Kundalini Meditation and Yoga for PTSD and Anxiety focuses on the breath, effective body movement, and meditation (focusing inwardly). These practices release tension from the organs, nerves, and glands to create an internal biochemistry of calm, balance, and deep self-connection, essentially resetting our stress pattern. With dedication, one begins to emerge from the disruption of the endocrine and nervous system as the old patterns shift and the body receives the healing of on-going practice.
A Breath Practice from Deva
Deva learned this practice from Shanti Shanti Kaur Khalsa in May 2017.
Right now, take a deep breath. Every good yogic breath starts with an exhalation. So let the breath go from deep in your belly. This provides room for your inhalation. Once your exhalation is complete, inhale. Once your inhalation is complete, exhale.

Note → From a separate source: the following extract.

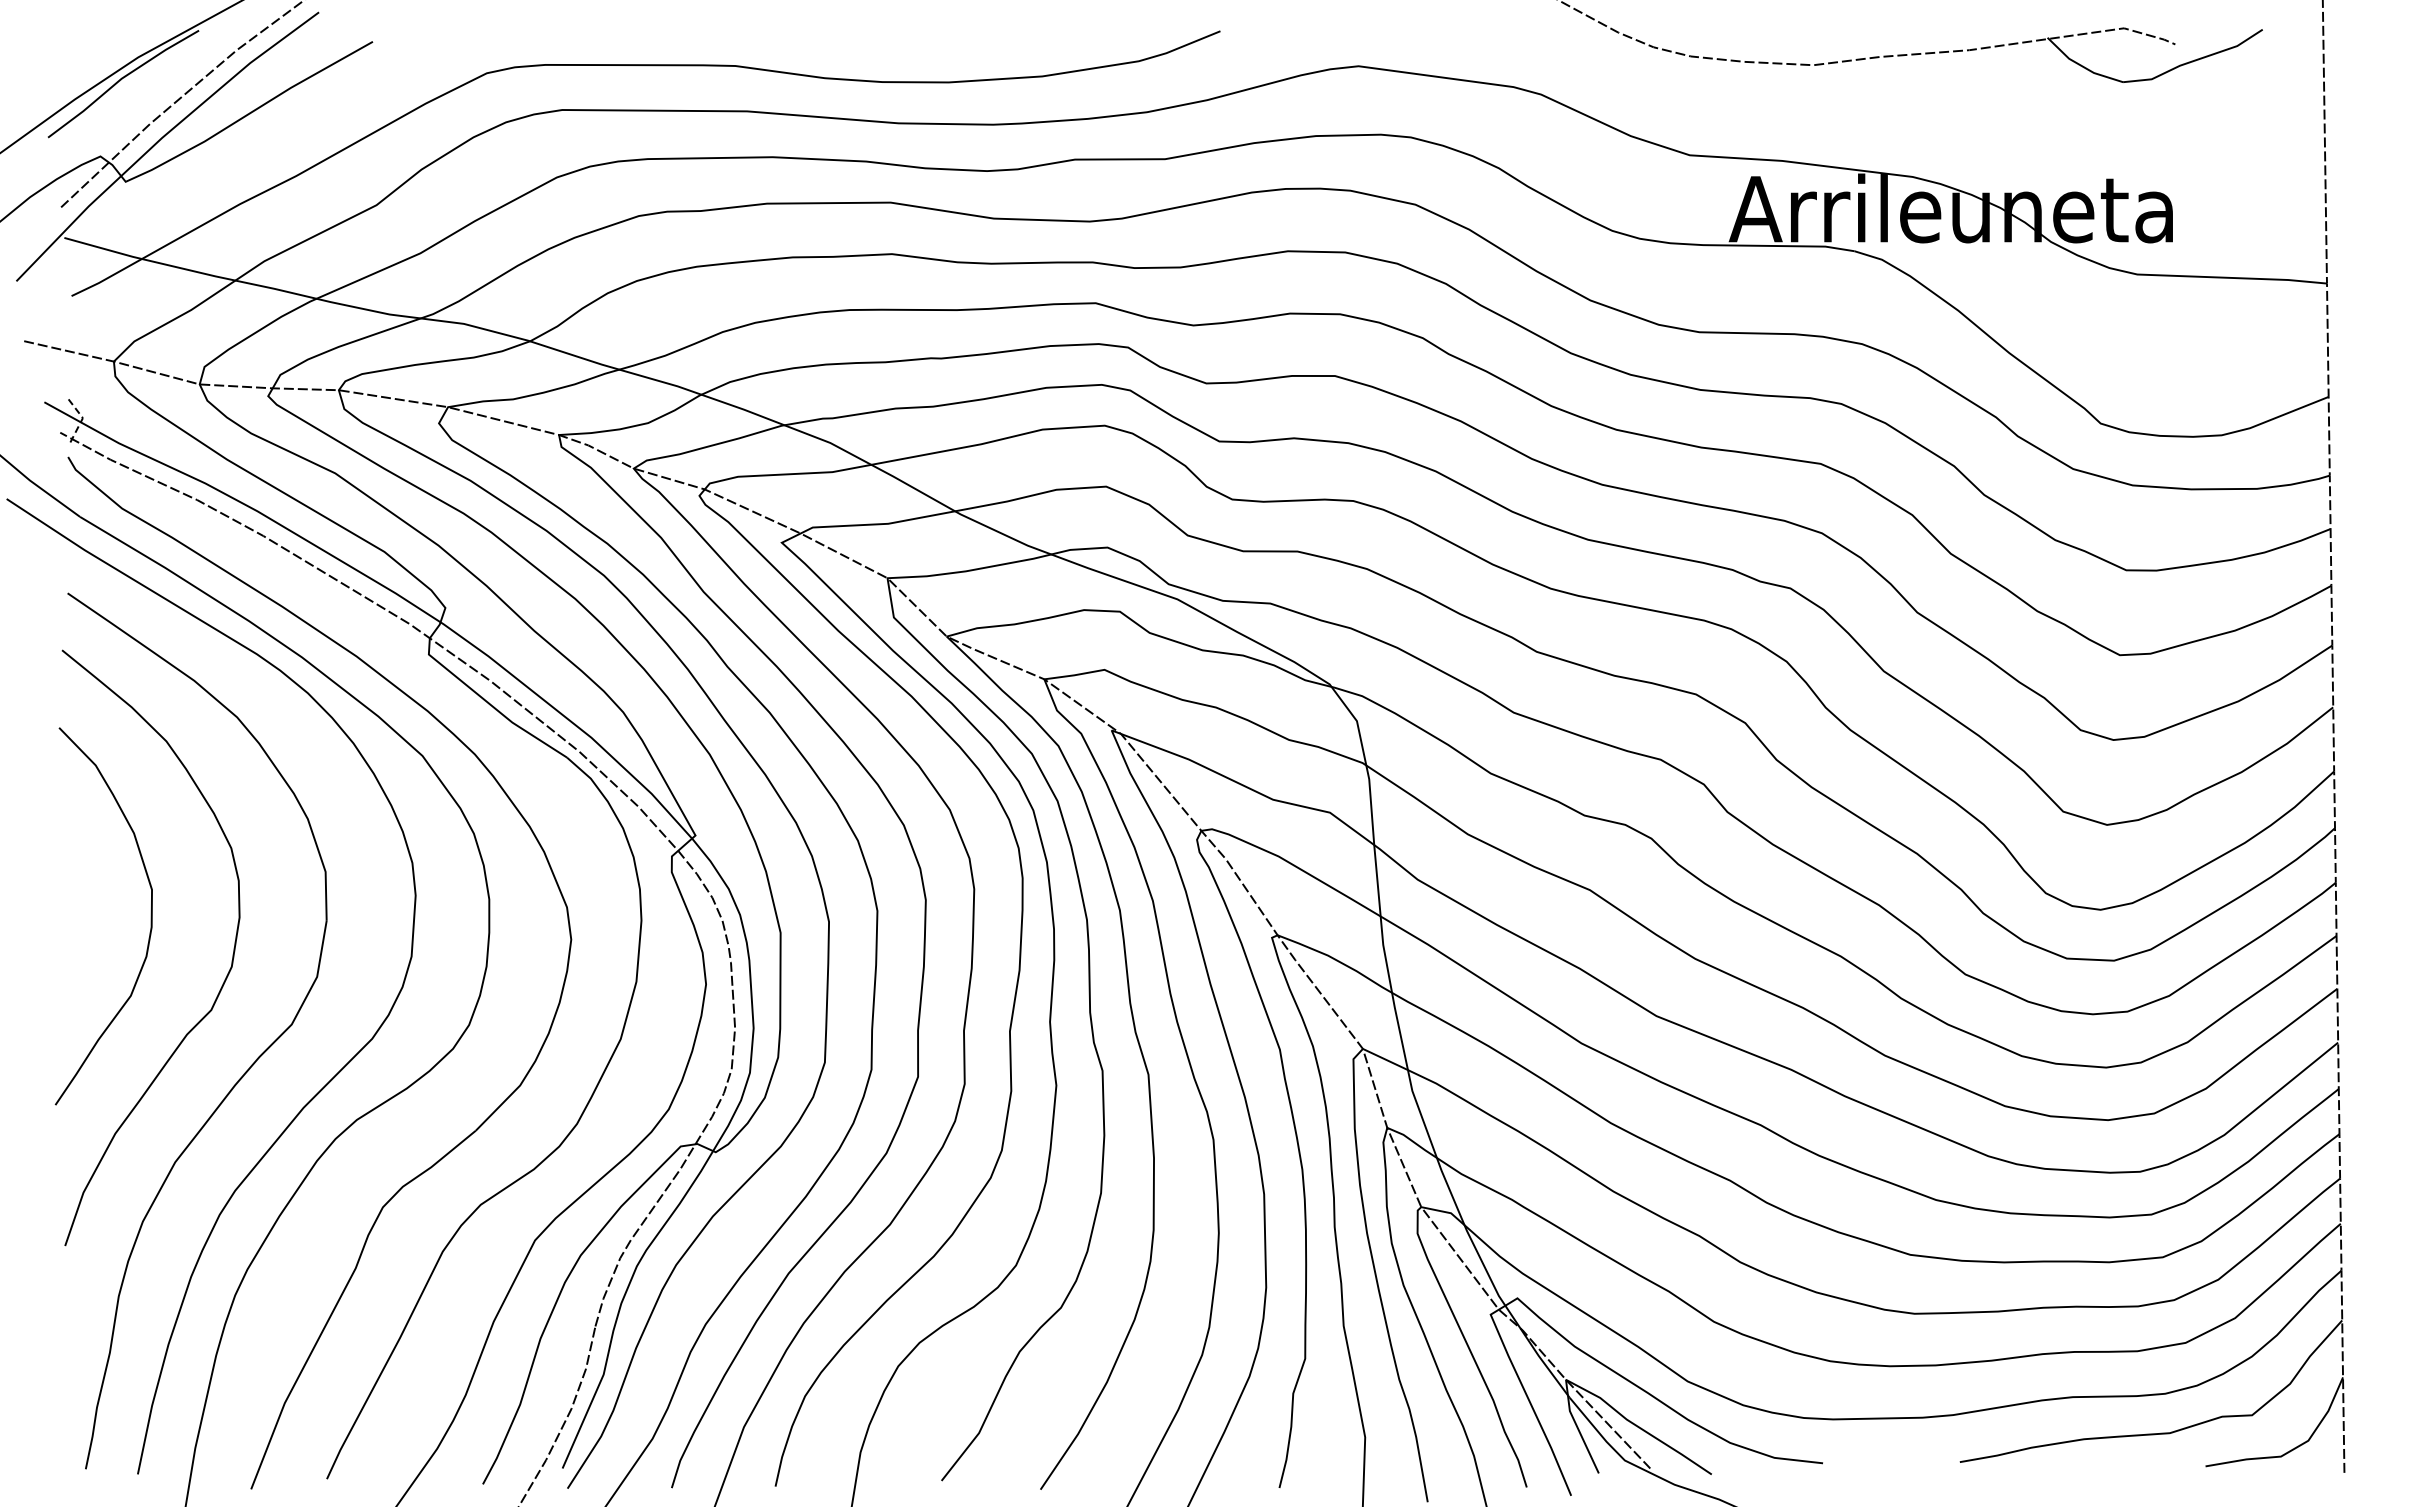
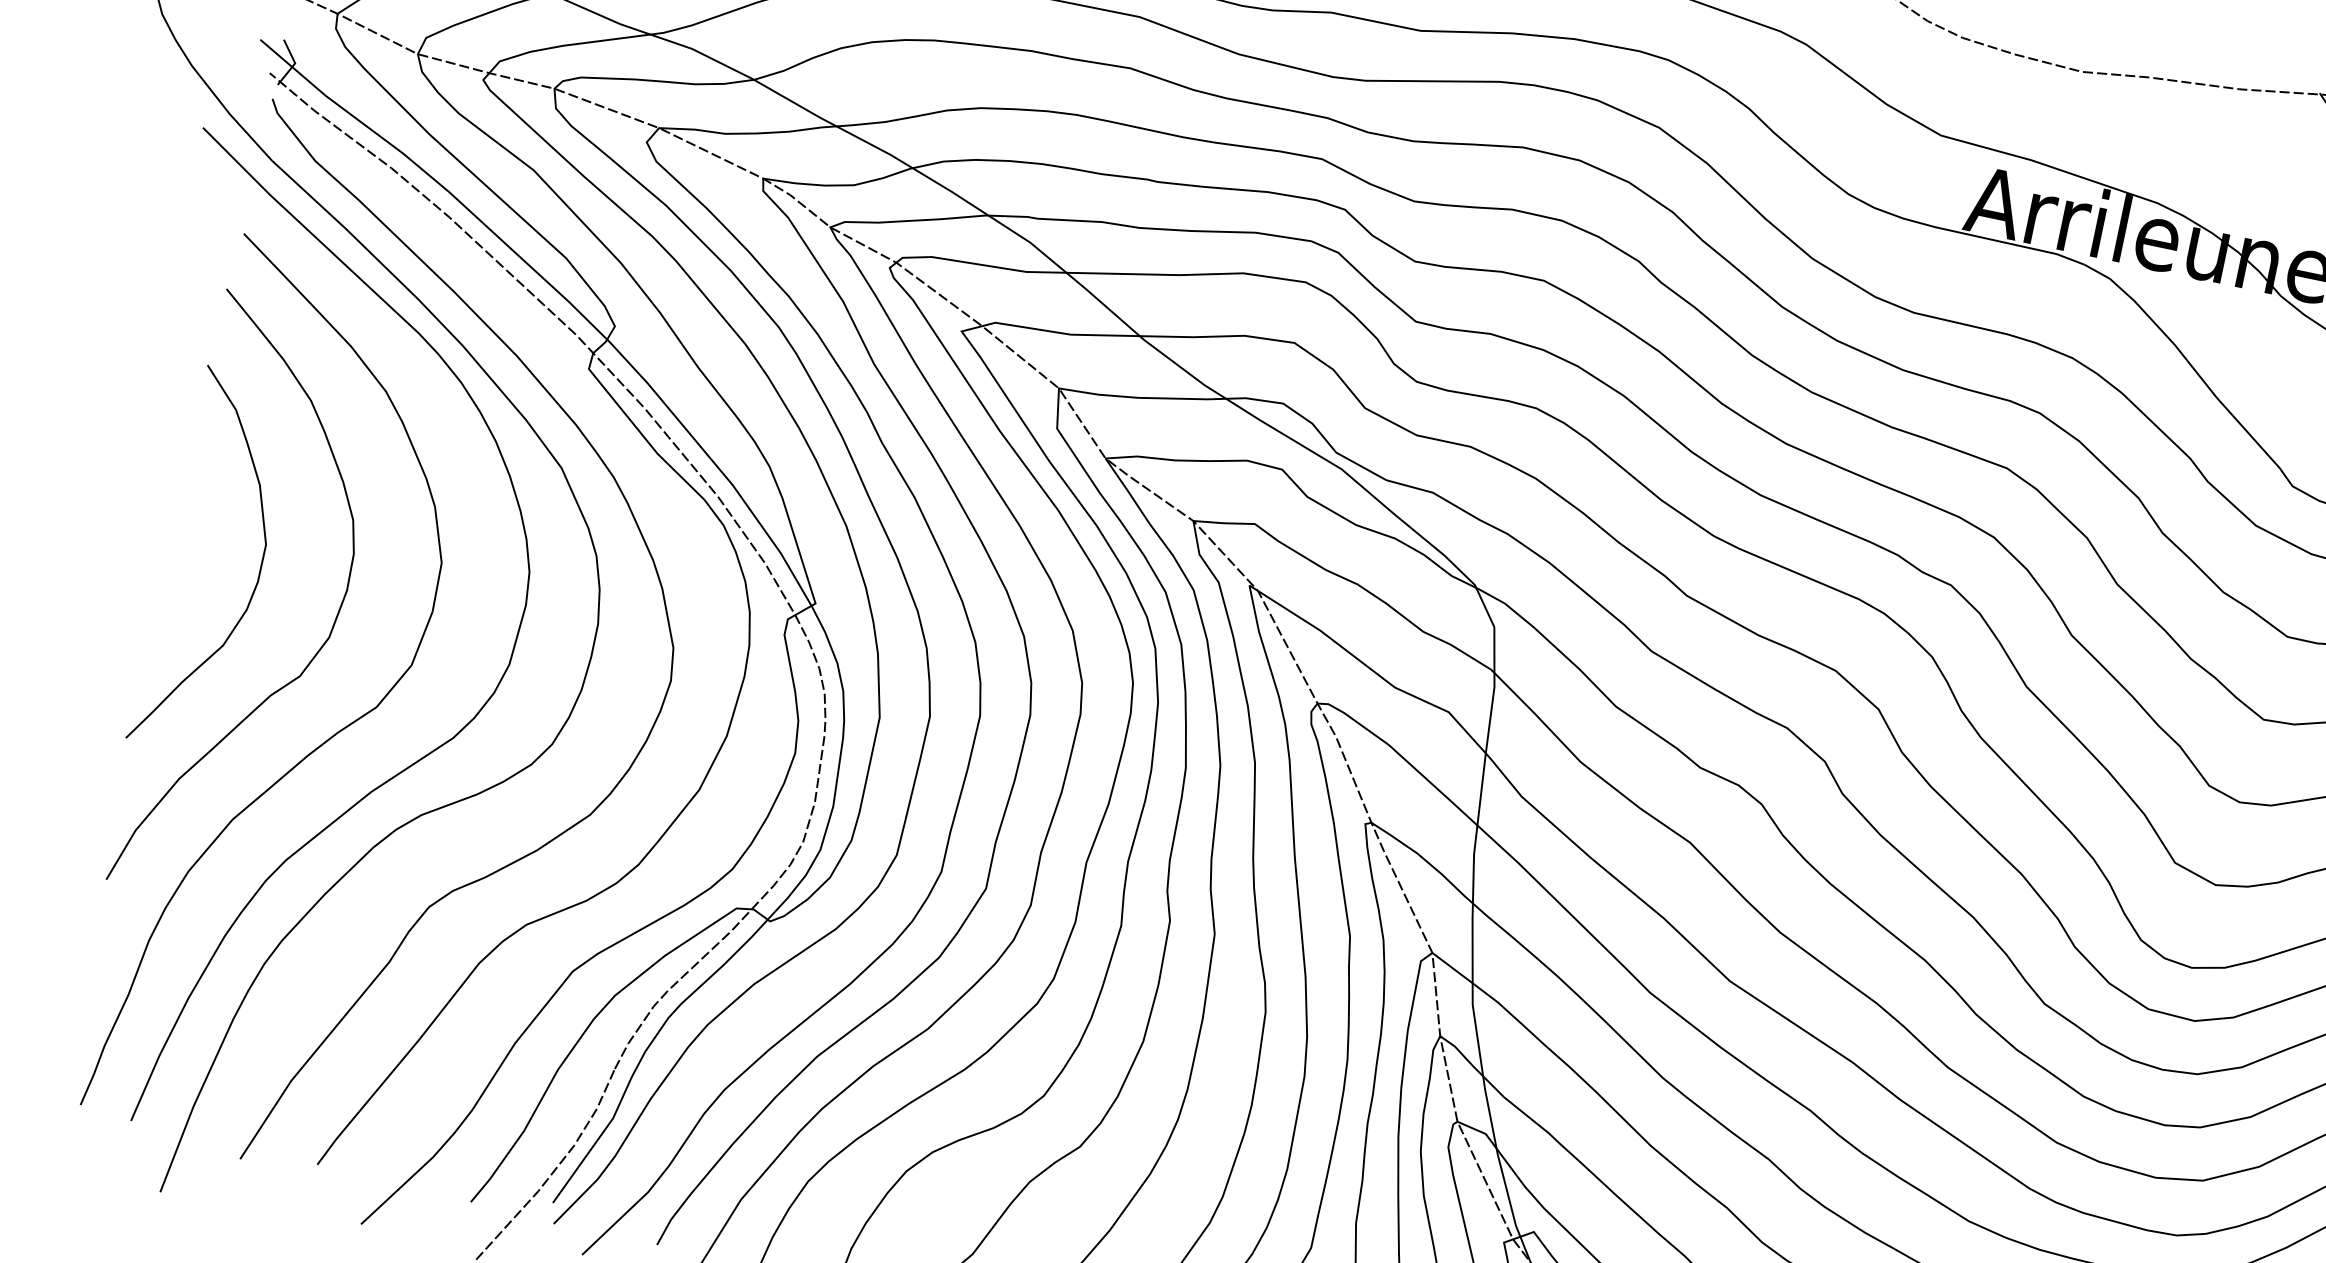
line: (82, 418) -> (294, 63), dashed -> solid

Continue to breathe consciously. Notice in your body where the breath comes easily, where it is restricted. Notice what part of your torso moves, and what does not. Notice where your breath stops and how deep it goes, both on the inhalation and on the exhalation.
Throughout the day, notice your breathing pattern and where you hold tension in your body. Do you hold your breath when thinking? When listening? When performing certain tasks? Do you lift your shoulders or tighten your stomach? These are all part of your personal stress response pattern. Once you are aware of your pattern, you can interact with it, modify it, and make it work for you.
Yogis teach that the breath is the life of the mind. This means that the quality of our thoughts and emotional responses is determined by our breathing. Breath is our direct link to our spirit, mood, energy, and hopefulness.
On a physical level, the practice of the yogic breathing techniques strengthens the nervous system and balances the action of the glandular system. Since these two systems are key to the stress response, proper breathing actually breaks previous patterns and forms a healthy stress response. And by breathing from the navel point, you will develop a deeper relationship with the core of the body, bringing you greater confidence and calm.